Task: Reproduce verbatim everything from the start of the records down to and including the line that contains "υπουργείου Προστασίας του Πολίτη θεωρούν ότι".
(Records for this exercise Opens)
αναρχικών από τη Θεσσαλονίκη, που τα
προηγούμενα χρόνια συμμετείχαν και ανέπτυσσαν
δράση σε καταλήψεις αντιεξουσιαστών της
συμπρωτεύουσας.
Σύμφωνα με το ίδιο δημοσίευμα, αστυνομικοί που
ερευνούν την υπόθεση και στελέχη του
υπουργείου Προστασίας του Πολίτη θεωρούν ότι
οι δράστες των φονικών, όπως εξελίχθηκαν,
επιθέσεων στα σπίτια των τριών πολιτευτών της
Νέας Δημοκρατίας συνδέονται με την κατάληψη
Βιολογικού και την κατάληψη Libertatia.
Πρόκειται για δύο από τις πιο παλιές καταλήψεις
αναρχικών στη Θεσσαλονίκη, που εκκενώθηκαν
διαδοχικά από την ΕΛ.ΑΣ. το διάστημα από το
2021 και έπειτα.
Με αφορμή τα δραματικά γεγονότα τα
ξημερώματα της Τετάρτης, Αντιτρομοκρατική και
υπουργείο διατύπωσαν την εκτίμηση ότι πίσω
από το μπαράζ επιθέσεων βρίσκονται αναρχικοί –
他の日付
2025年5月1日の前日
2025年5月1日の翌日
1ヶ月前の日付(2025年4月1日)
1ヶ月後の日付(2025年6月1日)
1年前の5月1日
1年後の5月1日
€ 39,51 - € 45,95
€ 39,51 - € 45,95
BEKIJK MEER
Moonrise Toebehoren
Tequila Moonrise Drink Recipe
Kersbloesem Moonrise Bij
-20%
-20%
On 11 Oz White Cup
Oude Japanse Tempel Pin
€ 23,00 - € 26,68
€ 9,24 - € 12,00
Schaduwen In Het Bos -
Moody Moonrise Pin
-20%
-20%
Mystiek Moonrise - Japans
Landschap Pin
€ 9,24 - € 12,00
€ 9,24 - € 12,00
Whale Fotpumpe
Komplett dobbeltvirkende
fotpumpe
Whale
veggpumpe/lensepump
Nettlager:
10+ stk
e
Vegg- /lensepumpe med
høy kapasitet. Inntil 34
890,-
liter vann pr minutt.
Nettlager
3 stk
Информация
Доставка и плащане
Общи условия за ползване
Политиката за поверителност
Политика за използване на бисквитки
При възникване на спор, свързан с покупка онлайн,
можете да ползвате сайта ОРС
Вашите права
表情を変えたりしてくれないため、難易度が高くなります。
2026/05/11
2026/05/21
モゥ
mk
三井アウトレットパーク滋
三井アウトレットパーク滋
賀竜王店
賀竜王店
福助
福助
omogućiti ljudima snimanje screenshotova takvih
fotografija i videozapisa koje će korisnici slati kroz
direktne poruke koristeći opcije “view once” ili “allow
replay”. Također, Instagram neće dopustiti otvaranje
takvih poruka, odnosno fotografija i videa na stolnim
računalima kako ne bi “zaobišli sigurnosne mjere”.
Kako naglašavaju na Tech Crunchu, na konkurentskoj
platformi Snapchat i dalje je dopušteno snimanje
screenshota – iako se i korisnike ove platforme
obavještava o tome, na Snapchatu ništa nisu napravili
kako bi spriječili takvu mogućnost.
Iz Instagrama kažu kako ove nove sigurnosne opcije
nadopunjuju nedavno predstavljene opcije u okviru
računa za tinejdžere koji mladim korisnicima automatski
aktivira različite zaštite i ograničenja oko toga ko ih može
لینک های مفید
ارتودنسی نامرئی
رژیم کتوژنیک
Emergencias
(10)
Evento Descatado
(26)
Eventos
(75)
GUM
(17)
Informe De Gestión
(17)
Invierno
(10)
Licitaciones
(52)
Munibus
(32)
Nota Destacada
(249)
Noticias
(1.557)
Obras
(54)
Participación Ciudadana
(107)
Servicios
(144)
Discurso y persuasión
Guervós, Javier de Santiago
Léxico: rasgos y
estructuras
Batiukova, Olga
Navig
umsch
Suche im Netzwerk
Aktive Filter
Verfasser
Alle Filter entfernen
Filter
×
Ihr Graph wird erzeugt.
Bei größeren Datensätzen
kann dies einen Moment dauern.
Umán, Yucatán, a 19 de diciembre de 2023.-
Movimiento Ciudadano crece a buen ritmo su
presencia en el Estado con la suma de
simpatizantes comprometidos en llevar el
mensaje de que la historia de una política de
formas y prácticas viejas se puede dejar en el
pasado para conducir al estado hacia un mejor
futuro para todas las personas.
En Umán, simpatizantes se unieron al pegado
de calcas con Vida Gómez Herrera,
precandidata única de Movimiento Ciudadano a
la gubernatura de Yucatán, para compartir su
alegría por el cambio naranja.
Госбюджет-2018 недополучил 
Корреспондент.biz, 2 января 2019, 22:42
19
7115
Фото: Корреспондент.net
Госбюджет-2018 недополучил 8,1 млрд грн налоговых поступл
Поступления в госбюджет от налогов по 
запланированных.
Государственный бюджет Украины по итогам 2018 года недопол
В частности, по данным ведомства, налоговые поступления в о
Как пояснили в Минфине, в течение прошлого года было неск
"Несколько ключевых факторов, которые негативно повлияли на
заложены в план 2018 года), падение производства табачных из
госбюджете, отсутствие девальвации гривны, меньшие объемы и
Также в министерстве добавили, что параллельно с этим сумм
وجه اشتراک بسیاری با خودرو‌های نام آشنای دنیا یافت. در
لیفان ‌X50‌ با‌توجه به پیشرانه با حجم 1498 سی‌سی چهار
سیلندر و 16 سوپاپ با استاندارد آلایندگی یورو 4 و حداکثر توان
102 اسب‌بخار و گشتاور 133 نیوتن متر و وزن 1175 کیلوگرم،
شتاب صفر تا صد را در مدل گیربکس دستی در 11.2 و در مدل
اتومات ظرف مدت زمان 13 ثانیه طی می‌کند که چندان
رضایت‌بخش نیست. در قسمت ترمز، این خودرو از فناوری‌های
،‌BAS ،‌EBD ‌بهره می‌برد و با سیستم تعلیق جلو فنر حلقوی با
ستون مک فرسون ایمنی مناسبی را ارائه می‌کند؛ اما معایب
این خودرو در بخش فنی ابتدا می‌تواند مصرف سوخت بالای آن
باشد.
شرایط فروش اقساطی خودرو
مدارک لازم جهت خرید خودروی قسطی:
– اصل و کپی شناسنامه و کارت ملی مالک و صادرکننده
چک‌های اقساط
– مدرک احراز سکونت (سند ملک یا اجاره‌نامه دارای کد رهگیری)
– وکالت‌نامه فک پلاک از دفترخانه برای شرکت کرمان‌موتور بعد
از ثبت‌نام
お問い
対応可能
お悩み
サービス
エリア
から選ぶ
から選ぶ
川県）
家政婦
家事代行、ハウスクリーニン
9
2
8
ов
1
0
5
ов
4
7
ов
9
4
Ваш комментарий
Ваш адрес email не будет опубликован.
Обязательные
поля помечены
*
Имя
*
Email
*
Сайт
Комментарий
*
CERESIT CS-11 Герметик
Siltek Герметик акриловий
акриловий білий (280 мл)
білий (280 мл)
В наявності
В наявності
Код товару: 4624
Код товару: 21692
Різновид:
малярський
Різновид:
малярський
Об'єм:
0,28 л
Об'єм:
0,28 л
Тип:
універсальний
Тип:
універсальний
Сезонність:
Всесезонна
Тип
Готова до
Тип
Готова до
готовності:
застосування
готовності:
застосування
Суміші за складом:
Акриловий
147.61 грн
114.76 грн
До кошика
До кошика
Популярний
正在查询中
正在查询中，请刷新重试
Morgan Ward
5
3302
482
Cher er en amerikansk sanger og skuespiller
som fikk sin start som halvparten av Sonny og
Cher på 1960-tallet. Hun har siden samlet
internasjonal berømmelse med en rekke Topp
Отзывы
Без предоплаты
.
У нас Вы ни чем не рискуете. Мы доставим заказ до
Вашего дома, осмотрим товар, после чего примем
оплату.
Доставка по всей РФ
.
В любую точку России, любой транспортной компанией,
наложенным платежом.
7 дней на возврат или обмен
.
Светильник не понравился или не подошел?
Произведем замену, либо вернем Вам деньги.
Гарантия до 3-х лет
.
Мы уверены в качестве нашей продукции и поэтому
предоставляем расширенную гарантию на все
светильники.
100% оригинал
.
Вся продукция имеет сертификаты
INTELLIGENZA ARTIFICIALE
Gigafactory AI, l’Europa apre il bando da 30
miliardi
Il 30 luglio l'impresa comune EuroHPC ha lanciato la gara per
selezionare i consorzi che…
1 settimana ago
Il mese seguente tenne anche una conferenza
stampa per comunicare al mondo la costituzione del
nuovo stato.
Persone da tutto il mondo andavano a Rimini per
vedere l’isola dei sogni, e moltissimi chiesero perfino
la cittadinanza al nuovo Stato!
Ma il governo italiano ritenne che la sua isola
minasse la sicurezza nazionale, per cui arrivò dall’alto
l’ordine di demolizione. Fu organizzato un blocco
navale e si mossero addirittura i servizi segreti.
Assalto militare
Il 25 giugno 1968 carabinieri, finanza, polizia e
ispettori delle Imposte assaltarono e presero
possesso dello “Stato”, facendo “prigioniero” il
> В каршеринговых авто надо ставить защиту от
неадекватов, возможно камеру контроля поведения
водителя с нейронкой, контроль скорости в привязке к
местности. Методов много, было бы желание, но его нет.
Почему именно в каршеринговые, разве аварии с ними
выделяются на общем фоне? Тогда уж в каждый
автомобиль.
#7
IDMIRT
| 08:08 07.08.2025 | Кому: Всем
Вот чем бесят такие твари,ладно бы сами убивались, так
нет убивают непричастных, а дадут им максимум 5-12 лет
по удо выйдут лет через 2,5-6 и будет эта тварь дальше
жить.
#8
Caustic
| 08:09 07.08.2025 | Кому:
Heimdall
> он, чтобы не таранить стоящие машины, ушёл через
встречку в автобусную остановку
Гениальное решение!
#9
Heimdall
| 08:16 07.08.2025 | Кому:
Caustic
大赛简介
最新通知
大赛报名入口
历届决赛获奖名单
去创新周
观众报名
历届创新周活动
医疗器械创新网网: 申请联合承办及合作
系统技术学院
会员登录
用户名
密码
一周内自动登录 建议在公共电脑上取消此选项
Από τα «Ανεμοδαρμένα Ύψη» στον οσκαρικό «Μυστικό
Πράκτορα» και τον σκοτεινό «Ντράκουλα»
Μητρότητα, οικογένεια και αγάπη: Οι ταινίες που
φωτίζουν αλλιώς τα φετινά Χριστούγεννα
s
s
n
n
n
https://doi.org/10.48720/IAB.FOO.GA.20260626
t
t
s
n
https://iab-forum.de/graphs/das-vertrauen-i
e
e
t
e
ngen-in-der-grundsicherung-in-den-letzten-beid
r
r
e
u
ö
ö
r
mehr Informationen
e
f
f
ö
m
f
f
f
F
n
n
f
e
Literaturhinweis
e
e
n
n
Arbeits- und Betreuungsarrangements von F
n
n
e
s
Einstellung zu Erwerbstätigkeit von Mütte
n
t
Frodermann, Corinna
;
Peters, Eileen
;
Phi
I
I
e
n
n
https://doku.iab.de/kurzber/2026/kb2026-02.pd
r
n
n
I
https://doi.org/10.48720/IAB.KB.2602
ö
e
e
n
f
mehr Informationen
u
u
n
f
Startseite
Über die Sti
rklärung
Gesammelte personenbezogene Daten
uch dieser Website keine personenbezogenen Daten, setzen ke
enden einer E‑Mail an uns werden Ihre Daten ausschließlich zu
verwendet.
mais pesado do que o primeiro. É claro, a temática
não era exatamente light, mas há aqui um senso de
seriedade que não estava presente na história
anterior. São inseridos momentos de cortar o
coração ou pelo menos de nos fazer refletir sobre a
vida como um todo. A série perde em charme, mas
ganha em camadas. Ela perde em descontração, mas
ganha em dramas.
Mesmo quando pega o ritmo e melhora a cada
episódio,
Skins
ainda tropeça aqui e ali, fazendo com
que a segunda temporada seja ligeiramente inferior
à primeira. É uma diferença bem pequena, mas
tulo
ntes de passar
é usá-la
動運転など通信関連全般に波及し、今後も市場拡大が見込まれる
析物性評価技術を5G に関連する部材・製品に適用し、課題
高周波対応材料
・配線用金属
(Records for this exercise Closes)
Answer to the exercise:
αναρχικών από τη Θεσσαλονίκη, που τα
προηγούμενα χρόνια συμμετείχαν και ανέπτυσσαν
δράση σε καταλήψεις αντιεξουσιαστών της
συμπρωτεύουσας.
Σύμφωνα με το ίδιο δημοσίευμα, αστυνομικοί που
ερευνούν την υπόθεση και στελέχη του
υπουργείου Προστασίας του Πολίτη θεωρούν ότι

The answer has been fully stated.